Would you output all the entries below without altering a word?

_Provided data_:
<<<<

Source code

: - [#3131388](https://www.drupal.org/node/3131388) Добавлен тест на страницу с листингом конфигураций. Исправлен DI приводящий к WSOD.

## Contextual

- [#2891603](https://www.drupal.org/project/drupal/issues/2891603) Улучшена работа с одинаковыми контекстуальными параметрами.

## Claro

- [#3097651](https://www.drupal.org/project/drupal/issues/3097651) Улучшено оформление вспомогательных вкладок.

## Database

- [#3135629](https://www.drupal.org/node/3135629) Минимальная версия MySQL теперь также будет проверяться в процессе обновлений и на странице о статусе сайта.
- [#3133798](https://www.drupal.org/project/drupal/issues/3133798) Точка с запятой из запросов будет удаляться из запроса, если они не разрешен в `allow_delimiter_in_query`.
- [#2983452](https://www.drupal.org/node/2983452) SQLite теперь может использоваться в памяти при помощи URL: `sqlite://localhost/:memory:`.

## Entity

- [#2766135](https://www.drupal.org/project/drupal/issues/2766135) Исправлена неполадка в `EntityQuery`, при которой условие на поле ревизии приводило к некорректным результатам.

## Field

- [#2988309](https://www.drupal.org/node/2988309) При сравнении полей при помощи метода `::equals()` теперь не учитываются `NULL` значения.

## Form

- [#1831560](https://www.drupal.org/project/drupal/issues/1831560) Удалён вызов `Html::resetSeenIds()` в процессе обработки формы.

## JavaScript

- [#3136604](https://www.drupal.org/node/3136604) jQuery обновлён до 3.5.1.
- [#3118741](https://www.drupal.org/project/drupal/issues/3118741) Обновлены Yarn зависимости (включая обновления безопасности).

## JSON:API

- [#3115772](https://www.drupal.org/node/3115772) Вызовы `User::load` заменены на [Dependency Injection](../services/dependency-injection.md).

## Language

>>>>

_Result below_:
Source code

: - [#3131388](https://www.drupal.org/node/3131388) Добавлен тест на страницу с листингом конфигураций. Исправлен DI приводящий к WSOD.

## Contextual

- [#2891603](https://www.drupal.org/project/drupal/issues/2891603) Улучшена работа с одинаковыми контекстуальными параметрами.

## Claro

- [#3097651](https://www.drupal.org/project/drupal/issues/3097651) Улучшено оформление вспомогательных вкладок.

## Database

- [#3135629](https://www.drupal.org/node/3135629) Минимальная версия MySQL теперь также будет проверяться в процессе обновлений и на странице о статусе сайта.
- [#3133798](https://www.drupal.org/project/drupal/issues/3133798) Точка с запятой из запросов будет удаляться из запроса, если они не разрешен в `allow_delimiter_in_query`.
- [#2983452](https://www.drupal.org/node/2983452) SQLite теперь может использоваться в памяти при помощи URL: `sqlite://localhost/:memory:`.

## Entity

- [#2766135](https://www.drupal.org/project/drupal/issues/2766135) Исправлена неполадка в `EntityQuery`, при которой условие на поле ревизии приводило к некорректным результатам.

## Field

- [#2988309](https://www.drupal.org/node/2988309) При сравнении полей при помощи метода `::equals()` теперь не учитываются `NULL` значения.

## Form

- [#1831560](https://www.drupal.org/project/drupal/issues/1831560) Удалён вызов `Html::resetSeenIds()` в процессе обработки формы.

## JavaScript

- [#3136604](https://www.drupal.org/node/3136604) jQuery обновлён до 3.5.1.
- [#3118741](https://www.drupal.org/project/drupal/issues/3118741) Обновлены Yarn зависимости (включая обновления безопасности).

## JSON:API

- [#3115772](https://www.drupal.org/node/3115772) Вызовы `User::load` заменены на [Dependency Injection](../services/dependency-injection.md).

## Language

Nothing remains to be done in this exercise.